■ RECORDS FOR THE EXERCISE ■
- - - - - - -
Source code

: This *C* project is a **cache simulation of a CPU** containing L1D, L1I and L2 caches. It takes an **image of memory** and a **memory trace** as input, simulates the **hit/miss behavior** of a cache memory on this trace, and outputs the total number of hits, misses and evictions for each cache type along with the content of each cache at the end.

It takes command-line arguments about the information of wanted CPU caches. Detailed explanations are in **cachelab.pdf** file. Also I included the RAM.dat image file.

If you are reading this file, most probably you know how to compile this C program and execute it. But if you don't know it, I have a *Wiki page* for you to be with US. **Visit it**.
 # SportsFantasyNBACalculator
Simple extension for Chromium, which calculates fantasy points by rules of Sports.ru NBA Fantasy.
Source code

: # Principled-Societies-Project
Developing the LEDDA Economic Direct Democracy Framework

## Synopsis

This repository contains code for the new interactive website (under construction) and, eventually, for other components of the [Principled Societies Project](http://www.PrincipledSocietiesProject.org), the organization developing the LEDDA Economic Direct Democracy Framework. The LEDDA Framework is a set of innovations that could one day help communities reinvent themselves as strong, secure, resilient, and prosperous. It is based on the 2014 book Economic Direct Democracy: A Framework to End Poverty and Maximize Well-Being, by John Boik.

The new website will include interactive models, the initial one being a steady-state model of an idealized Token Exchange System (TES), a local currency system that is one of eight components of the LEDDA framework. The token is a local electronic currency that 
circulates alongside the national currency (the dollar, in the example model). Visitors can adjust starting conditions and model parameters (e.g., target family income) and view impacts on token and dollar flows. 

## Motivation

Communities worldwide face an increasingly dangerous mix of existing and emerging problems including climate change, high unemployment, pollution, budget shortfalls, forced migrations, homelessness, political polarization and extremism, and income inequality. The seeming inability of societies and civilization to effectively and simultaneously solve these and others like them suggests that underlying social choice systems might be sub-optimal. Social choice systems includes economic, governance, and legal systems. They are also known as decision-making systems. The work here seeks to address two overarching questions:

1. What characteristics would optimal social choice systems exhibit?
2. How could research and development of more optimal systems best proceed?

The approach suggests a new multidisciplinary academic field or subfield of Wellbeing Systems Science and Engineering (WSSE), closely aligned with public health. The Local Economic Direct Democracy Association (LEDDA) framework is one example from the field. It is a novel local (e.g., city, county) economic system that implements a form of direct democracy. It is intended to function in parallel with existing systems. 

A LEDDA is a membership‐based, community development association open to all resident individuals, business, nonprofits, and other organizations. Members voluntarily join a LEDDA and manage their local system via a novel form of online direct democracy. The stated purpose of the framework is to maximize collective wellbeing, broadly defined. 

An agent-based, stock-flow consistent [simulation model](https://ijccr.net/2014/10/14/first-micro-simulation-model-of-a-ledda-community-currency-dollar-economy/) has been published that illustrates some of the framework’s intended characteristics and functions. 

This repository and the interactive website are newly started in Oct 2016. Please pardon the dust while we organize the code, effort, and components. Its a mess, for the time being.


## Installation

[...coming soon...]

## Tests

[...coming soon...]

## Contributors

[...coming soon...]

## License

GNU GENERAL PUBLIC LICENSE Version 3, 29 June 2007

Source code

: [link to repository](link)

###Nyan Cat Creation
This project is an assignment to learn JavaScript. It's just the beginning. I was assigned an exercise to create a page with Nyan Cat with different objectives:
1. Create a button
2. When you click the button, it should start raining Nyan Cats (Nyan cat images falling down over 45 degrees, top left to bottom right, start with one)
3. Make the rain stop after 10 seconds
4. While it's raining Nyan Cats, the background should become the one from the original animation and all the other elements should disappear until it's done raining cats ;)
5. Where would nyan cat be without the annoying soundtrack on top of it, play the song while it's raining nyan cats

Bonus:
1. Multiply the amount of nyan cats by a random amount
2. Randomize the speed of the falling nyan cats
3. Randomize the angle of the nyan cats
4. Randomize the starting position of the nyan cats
- - - - - - -
■ WORK INSTRUCTIONS ■
The answer should be the exact lines running from the line containing "4. While it's" to the last line of the entries, with nothing else.

■ SOLUTION FOR THIS EXERCISE ■
4. While it's raining Nyan Cats, the background should become the one from the original animation and all the other elements should disappear until it's done raining cats ;)
5. Where would nyan cat be without the annoying soundtrack on top of it, play the song while it's raining nyan cats

Bonus:
1. Multiply the amount of nyan cats by a random amount
2. Randomize the speed of the falling nyan cats
3. Randomize the angle of the nyan cats
4. Randomize the starting position of the nyan cats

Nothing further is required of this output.